Achtergrond, opleiding en vroege carrière

bewerken

Oskar Potiorek werd op 20 november 1853 geboren in Bad Bleiberg, Karinthië. Zijn vader was een plaatselijk ambtenaar. Oskar Potiorek bezocht de technische militaire academie en officiersopleiding in Wenen en werd in 1879 als officier toegevoegd aan de generale staf. Sinds 1886 was hij werkzaam op het Bureau Operaties van de generale staf en 1892 werd hij chef van dit bureau. In april 1897 nam brigadegeneraal (Feldmarschalleutnant) het commando over het 3de Legerkorps over van Eduard Ritter von Succovaty von Vezza. Hij behield dit commando tot 1902 toen hij door keizer Frans Jozef I werd benoemd tot plaatsvervangend staf-chef. In 1910 volgde zijn benoeming tot commandant van de stad Graz en in 1911 werd hij inspecteur-generaal van het Oostenrijks-Hongaarse leger. In 1913 werd aartshertog Frans Ferdinand van Oostenrijk-Este, de troonopvolger.
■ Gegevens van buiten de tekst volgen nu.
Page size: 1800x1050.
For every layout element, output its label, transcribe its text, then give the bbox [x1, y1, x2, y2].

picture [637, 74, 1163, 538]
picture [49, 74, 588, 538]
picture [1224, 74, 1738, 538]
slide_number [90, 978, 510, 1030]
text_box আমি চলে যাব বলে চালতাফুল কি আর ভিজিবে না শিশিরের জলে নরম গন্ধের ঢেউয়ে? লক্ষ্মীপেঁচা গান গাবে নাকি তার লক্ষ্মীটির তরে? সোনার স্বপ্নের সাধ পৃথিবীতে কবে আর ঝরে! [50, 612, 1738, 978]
In 1912 werd de toenmalige chef van de generale staf, generaal Franz Conrad von Hötzendorf, ontslagen na een conflict met de keizer. Potiorek dacht, niet geheel ten onrechte, dat hij als plaatsvervangend staf-chef tot diens opvolger zou worden benoemd. Voor hem in de plaats werd generaal-majoor Blasius Schemua benoemd. Aartshertog Frans Ferdinand haalde de keizer echter over om Conrad von Hötzendorf opnieuw te benoemen tot staf-chef. Na korte tijd werd Schemua dus weer vervangen door Conrad. De gepasseerde Potiorek onderhield sindsdien een moeizame relatie met Conrad von Hötzendorf. De toenemende spanningen op de Balkan dwong hen op den duur echter tot nauwe samenwerking.[1]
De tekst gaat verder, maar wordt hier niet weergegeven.